This patch is regression tested pass on Power, and shows NO SPEC2017
performance change.
>
> gcc/ChangeLog:
>
> * tree-ssa-loop-im.c (fill_always_executed_in_1): Remove
> inn_loop check.
>
> gcc/testsuite/ChangeLog:
>
> * gcc.dg/tree-ssa/ssa-lim-19.c: New test.
> * gcc.dg/tree-ssa/ssa-lim-20.c: New test.
> ---
> gcc/testsuite/gcc.dg/tree-ssa/ssa-lim-19.c | 24 +++++++++++++++++
> gcc/testsuite/gcc.dg/tree-ssa/ssa-lim-20.c | 30 ++++++++++++++++++++++
> gcc/tree-ssa-loop-im.c | 14 ----------
> 3 files changed, 54 insertions(+), 14 deletions(-)

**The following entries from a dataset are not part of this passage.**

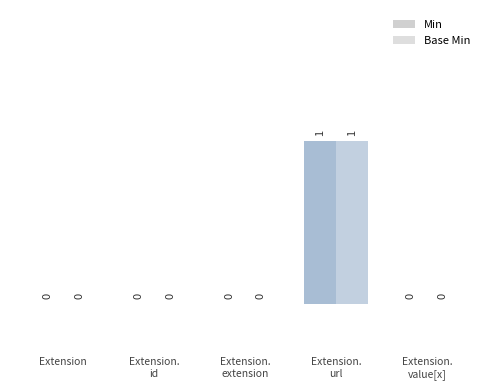

Reading left to right, transcribe all the data shown in this chart.

Min: Extension=0	Extension.
id=0	Extension.
extension=0	Extension.
url=1	Extension.
value[x]=0
Base Min: Extension=0	Extension.
id=0	Extension.
extension=0	Extension.
url=1	Extension.
value[x]=0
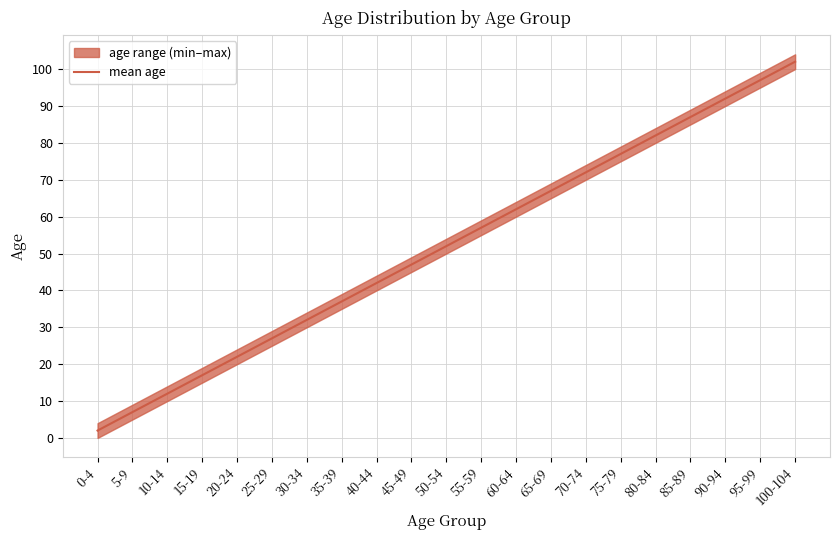

What is the change in value from 20-24 to 90-94?

+70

> create mode 100644 gcc/testsuite/gcc.dg/tree-ssa/ssa-lim-19.c
> create mode 100644 gcc/testsuite/gcc.dg/tree-ssa/ssa-lim-20.c
>
> diff --git a/gcc/testsuite/gcc.dg/tree-ssa/ssa-lim-19.c
> b/gcc/testsuite/gcc.dg/tree-ssa/ssa-lim-19.c
> new file mode 100644
> index 00000000000..097a5ee4a4b
> --- /dev/null
> +++ b/gcc/testsuite/gcc.dg/tree-ssa/ssa-lim-19.c
> @@ -0,0 +1,24 @@
> +/* PR/101293 */
> +/* { dg-do compile } */
> +/* { dg-options "-O2 -fdump-tree-lim2-details" } */
> +
> +struct X { int i; int j; int k;};
> +
> +void foo(struct X *x, int n, int l)
> +{
> + for (int j = 0; j < l; j++)
> + {
> + for (int i = 0; i < n; ++i)
> + {
> + int *p = &x->j;
> + int tem = *p;
> + x->j += tem * i;
> + }
> + int *r = &x->k;
> + int tem2 = *r;
> + x->k += tem2 * j;
> + }
> +}
> +
> +/* { dg-final { scan-tree-dump-times "Executing store motion" 2 "lim2" } } */
> +
> diff --git a/gcc/testsuite/gcc.dg/tree-ssa/ssa-lim-20.c
> b/gcc/testsuite/gcc.dg/tree-ssa/ssa-lim-20.c
> new file mode 100644
> index 00000000000..6e180de528e
> --- /dev/null
> +++ b/gcc/testsuite/gcc.dg/tree-ssa/ssa-lim-20.c
> @@ -0,0 +1,30 @@
> +/* PR/101293 */
> +/* { dg-do run } */
> +/* { dg-options "-O2 -fdump-tree-lim2-details" } */
> +
> +void __attribute__ ((noipa)) foo (int n, int m, int f, int *p, int *q)
> +{
> + while (--n)
> + {
> + do
> + {
> + *q += 1;
> + if (f)
> + goto out;
> + }
> + while (--m);
> + *p += 1;
> + }
> +out:;
> +}
> +
> +int main()
> +{
> + int i = 0;
> + foo (10, 10, 1, (void *) 0, &i);
> + if (i != 1)
> + __builtin_abort ();
> + return 0;
> +}
> +
> +/* { dg-final { scan-tree-dump-times "Executing store motion" 1 "lim2" } } */
> diff --git a/gcc/tree-ssa-loop-im.c b/gcc/tree-ssa-loop-im.c
> index b24bc64f2a7..c44f4390ce2 100644
> --- a/gcc/tree-ssa-loop-im.c
> +++ b/gcc/tree-ssa-loop-im.c
> @@ -3197,7 +3197,6 @@ fill_always_executed_in_1 (class loop *loop, sbitmap
> contains_call)
> basic_block bb = NULL, *bbs, last = NULL;
> unsigned i;
> edge e;
> - class loop *inn_loop = loop;
>
> if (ALWAYS_EXECUTED_IN (loop->header) == NULL)
> {
> @@ -3232,19 +3231,6 @@ fill_always_executed_in_1 (class loop *loop, sbitmap
> contains_call)
> to disprove this if possible). */
> if (bb->flags & BB_IRREDUCIBLE_LOOP)
> break;
> -
> - if (!flow_bb_inside_loop_p (inn_loop, bb))
> - break;
> -
> - if (bb->loop_father->header == bb)
> - {
> - if (!dominated_by_p (CDI_DOMINATORS, loop->latch, bb))
> - break;
> -
> - /* In a loop that is always entered we may proceed anyway.
> - But record that we entered it and stop once we leave it. */
> - inn_loop = bb->loop_father;
> - }
> }
>
> while (1)
>
--
Thanks,
Xionghu